Divino
Leo Chiachio & Daniel
Giannone
En una
acertada comparación entre una máquina de escribir y un automóvil, entre el
trabajo del escritor y del mecánico, Severo Sarduy reconoce que ambos se
prestan a lo erótico. Tal vez por el encuentro silencioso de los cuerpos con
los objetos o por el trance propio del trabajo, que se desliza por diferentes
estadios de exaltación e imaginación, hasta por fin acceder a la creación
definitiva o la reparación majestuosa del artefacto mecánico o escritural. De
todas maneras, la comparación de Sarduy también podría convertirse en una
clasificación que, entre la disponibilidad de un criterio tan amplio como los
beneficios de eros y las excesivas posibilidades de las destrezas humanas,
confluiría en infinitas y descomunales
orbes de relaciones amorosas.
Deberíamos aclarar que, de esta manera, nuestra operación va perdiendo,
lentamente, la configuración de un esquema predeterminado, ya sea, por el orden
social, los mandatos institucionales o
cualquier otra iniciativa reguladora de las pasiones. Más bien, nuestra
emancipación ordenadora se parece a un juego o a un ritual donde, en el primero
de los casos, las reglas pueden disponerse libremente con el fin de convertir
el deseo en vida. Aunque, la contingencia de sus normas se vuelve necesaria una
vez que involucrados en su lógica accedemos a la fantasía. En el segundo de los
casos, se adoptan leyes reguladas en el tiempo, y en la cual se reviven
invocaciones divinas para despertar en el cuerpo una voz ancestral que rompe
con la linealidad heredada de la cronología histórica y por lo tanto, con el
transcurrir de un yo destinado a su propia e inevitable individualidad.
En la
obra de Chiachio y Giannone, se presentan estas dos variantes: el juego y el
ritual. Aunque con diferencias y tensiones propias de una propuesta original.
Decididamente no es puramente un juego, ya que nos enfrenta al dilema de un
divinidad encarnada, pero tampoco la obra es puramente un ritual, porque los
restos sagrados de una fiesta se disponen para nosotros en el espacio
artístico. La zona exacta de su espacialidad, aquella que fisura el tiempo y
disuelve la capsula del yo, se concentra en dos momentos, a los que sólo
accedemos por rememoración: uno es la concentración, conjunta, en el minucioso
trabajo de sus bordados, pinturas y objetos y el otro el resultado iconográfico,
donde ellos siempre aparecen retratados. Así, mientras juntos se bordan a sí
mismos, actualizan las premisas de un juego en común, pero también representan
con sus voluptuosos materiales las escenas pasadas de fiestas y ritos, que
llegan a interpelarlos al ubicar a toda escena sagrada en un espejo donde
pueden reflejarse.
Son dos
hombres, que con su perrito Piolín, constituyen una triada divina y que con sus
imágenes no sólo construyen una vida presente en común, sino que cualquier otra
vida posible también lo será. En principio, podemos o no podemos vincularnos
con alguien, pareciera que al fin de cuenta lo que nos conduce al amor es
simplemente una coincidencia que podría haber sido evitada. La mirada
retrospectiva de cualquier relación nunca encuentra, en realidad, ese margen de
contingencia. Todo lo fortuito que recubría el hecho de un primer encuentro,
donde la individualidad se desvaneció, se torna inevitablemente necesidad.

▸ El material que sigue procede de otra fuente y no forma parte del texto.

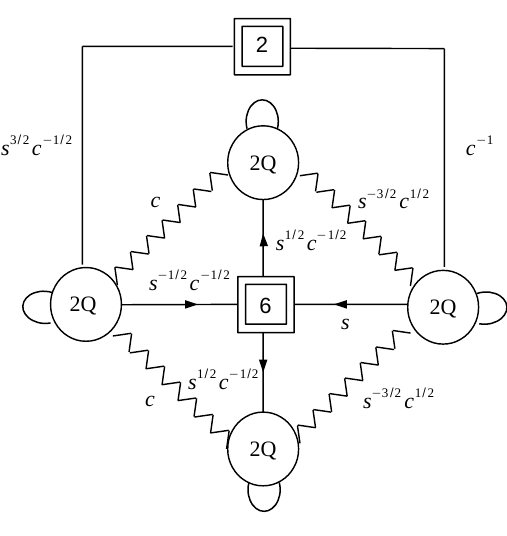
Figure 17: Gluing 2 n ( 1,1,1,1,1,1,0,0 ) tubes we obtain a torus with n units of flux × E × SU ( 2 ) × U ( 1 ) . Here we have n = preserving SU ( 2 ) t 6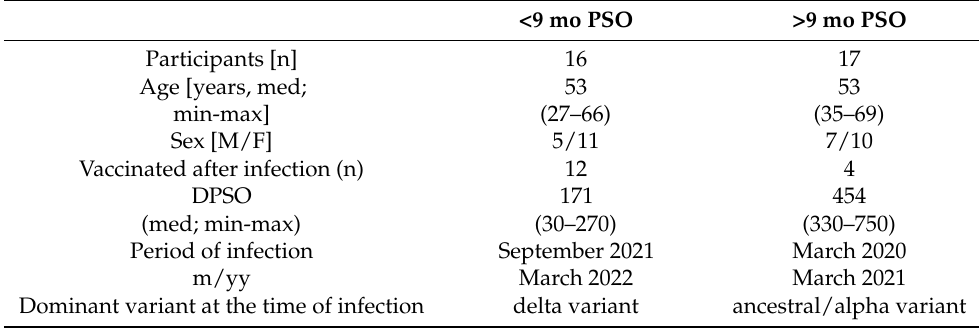
Table A2. Characteristics of groups tested less than 9 months and beyond 9 months after the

Probablemente en eso resida la tragedia del amor, en su contradictoria
naturaleza de casualidad inevitable. Chiachio y Giannone llegan con su obra
hasta los confines más remotos de ese pasado, allí donde pudiera quedar algún
rastro de aquella contingencia trágica. Logran invertir ese orden cubriendo
cualquier vacío, del uno sin el otro, con mantos barrocos y coloridos,
confundiendo sus rostros con los de algún Dios pagano, bailando y cantando
hasta destruir las distancias entre Buenos Aires y Japón. Convirtiendo, al fin,
lo trágico, en su antítesis más perfecta: la alegría.